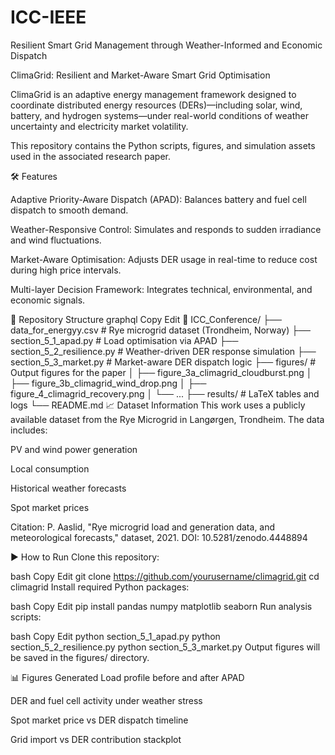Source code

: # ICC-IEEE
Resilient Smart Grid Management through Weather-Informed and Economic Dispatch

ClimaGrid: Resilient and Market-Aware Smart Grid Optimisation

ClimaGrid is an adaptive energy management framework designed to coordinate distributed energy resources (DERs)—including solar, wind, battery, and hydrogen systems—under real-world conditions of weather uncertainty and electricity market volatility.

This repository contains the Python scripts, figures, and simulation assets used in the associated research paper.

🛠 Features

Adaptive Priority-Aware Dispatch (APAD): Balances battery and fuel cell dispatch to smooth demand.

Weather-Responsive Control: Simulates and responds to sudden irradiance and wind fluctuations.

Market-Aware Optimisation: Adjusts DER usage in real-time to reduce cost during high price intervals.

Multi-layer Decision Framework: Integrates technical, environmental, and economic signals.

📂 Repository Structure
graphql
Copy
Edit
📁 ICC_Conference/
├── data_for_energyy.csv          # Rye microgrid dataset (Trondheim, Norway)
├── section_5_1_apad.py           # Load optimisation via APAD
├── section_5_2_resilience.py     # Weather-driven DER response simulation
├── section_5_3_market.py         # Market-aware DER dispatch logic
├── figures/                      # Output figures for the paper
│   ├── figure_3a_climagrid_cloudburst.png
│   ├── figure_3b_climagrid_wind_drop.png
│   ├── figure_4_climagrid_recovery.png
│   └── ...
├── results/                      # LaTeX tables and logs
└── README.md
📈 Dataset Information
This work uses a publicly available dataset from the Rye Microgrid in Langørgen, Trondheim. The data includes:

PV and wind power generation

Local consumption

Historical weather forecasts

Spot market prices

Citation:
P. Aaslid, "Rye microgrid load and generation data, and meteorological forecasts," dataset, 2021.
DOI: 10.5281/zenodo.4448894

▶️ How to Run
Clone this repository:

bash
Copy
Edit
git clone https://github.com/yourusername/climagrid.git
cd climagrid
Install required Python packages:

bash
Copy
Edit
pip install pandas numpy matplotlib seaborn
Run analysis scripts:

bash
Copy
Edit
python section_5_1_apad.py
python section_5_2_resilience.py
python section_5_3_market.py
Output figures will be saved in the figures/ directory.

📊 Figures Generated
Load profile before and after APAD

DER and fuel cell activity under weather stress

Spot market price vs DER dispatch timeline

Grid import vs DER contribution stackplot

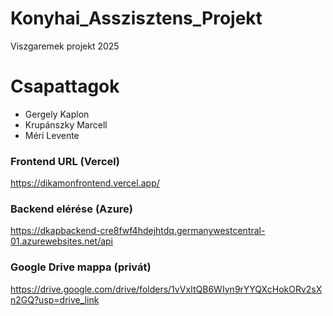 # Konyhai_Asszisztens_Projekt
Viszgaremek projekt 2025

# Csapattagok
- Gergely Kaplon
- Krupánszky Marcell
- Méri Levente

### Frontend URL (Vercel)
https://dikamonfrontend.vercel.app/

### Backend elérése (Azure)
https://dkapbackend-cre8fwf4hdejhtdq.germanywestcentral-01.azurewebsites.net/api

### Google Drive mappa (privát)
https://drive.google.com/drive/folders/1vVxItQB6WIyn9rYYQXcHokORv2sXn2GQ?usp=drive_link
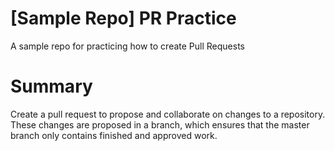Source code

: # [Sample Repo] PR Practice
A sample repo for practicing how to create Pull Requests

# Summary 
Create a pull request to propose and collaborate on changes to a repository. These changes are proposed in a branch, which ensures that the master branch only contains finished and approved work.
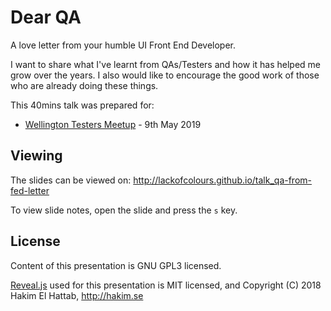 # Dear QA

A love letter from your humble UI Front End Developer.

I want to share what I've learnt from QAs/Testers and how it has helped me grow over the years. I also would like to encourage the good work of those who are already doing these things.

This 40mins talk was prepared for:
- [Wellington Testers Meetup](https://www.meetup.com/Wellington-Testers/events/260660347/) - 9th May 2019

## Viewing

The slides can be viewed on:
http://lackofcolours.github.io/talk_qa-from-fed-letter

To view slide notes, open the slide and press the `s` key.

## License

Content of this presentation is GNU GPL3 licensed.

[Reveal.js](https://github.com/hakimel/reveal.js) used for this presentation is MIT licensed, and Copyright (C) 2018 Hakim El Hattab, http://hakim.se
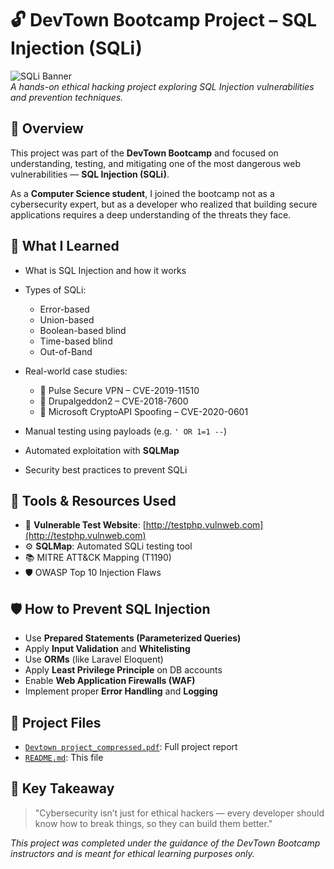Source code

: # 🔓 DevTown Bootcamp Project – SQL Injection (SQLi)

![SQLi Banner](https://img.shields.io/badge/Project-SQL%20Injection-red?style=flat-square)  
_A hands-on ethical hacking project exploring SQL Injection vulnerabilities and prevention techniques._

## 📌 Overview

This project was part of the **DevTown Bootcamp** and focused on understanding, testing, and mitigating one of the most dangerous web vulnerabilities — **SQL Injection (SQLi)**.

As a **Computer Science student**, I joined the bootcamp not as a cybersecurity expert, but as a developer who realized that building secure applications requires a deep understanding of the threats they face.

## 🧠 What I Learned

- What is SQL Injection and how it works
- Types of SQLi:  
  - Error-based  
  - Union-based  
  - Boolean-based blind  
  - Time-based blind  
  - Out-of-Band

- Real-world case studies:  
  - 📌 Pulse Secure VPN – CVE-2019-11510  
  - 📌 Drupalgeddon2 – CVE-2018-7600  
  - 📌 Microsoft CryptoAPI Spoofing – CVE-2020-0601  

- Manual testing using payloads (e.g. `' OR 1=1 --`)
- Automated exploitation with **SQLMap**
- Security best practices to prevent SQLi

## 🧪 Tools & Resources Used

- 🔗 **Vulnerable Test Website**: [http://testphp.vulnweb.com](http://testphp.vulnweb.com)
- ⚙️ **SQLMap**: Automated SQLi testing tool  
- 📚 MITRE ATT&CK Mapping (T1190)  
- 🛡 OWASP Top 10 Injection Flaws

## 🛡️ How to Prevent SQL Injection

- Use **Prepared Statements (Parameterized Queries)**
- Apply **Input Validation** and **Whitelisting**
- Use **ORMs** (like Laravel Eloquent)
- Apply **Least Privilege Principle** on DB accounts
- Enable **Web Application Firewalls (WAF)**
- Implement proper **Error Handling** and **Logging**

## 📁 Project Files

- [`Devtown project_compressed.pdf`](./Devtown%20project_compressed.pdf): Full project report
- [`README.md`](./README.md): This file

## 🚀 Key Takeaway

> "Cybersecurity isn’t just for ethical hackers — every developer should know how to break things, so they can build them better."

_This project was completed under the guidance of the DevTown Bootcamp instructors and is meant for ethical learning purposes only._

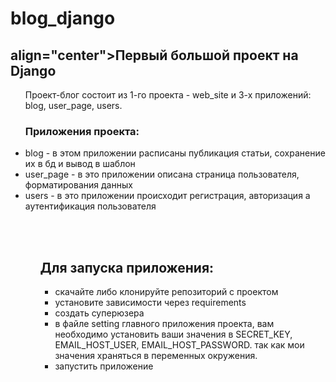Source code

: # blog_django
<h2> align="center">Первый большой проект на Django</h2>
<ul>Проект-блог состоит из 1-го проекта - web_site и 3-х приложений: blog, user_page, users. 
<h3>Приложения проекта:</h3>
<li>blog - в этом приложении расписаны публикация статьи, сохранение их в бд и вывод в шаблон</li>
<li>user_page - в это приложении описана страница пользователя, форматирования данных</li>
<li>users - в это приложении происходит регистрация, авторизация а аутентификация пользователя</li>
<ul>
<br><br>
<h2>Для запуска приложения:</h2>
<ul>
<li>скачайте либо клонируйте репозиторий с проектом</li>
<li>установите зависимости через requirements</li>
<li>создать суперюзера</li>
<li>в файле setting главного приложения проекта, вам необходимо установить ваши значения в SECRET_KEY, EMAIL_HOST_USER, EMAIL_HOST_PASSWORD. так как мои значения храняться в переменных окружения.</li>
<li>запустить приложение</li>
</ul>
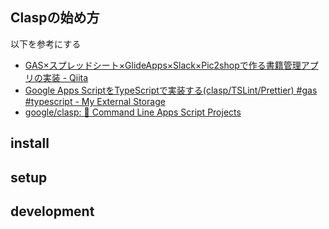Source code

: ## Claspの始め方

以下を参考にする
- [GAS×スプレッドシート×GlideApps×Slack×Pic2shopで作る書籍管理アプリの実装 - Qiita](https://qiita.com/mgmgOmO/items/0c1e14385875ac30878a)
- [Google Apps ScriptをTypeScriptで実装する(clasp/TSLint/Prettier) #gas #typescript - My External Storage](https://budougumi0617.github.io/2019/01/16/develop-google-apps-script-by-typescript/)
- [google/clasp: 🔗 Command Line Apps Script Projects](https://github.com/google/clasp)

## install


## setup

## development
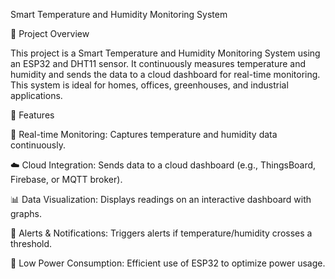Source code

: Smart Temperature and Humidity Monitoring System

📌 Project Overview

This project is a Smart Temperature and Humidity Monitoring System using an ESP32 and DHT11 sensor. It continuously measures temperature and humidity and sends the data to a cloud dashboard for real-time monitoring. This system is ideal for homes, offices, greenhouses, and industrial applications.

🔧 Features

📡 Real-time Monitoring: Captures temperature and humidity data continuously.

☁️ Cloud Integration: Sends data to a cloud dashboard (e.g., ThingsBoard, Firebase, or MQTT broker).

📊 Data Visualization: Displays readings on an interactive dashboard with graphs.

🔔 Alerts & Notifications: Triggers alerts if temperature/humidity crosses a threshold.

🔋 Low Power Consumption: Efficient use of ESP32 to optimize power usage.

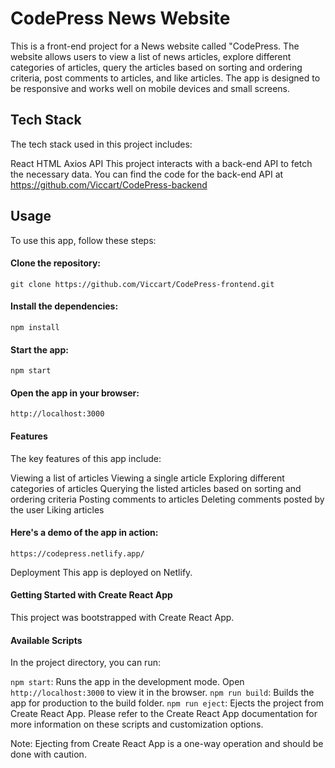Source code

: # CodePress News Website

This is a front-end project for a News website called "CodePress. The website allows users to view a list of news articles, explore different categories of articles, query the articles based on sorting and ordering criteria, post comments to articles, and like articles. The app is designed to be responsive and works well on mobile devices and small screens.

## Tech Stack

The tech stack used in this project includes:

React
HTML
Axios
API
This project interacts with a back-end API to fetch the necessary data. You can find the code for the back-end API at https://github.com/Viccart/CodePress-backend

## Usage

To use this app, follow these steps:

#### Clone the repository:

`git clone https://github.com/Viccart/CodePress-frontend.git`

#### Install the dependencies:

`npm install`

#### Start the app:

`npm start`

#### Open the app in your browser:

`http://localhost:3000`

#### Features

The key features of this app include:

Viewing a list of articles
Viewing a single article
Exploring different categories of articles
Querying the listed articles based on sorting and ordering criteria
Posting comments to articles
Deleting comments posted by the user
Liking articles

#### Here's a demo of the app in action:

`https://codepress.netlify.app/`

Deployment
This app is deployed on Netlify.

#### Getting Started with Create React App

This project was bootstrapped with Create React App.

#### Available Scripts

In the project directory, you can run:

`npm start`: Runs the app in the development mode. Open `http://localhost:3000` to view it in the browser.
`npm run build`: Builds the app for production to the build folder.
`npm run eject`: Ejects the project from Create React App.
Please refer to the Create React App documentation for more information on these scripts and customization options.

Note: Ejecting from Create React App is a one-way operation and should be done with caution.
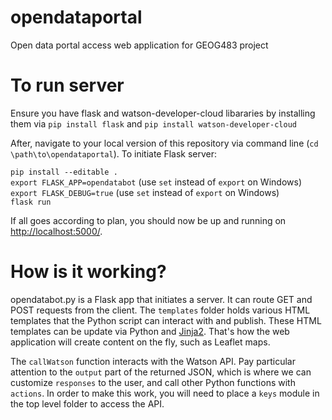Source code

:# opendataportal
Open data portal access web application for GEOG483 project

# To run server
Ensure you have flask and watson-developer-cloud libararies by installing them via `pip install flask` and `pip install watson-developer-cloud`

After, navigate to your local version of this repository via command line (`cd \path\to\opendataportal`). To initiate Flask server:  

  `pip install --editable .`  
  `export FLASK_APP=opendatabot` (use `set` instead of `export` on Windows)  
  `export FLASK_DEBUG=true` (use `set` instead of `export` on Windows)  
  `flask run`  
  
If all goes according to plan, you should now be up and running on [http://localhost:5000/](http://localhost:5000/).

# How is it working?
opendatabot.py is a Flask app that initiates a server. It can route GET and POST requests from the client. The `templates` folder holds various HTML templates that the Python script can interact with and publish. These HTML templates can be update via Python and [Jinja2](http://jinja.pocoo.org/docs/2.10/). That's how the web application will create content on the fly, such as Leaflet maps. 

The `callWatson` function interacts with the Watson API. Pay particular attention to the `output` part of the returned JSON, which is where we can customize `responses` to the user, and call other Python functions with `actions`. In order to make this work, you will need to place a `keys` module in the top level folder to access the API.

◆ TASK DESCRIPTION
If a line in the entries contains "Apply", copy it.

◆ RESPONSE
- Apply **Input Validation** and **Whitelisting**
- Apply **Least Privilege Principle** on DB accounts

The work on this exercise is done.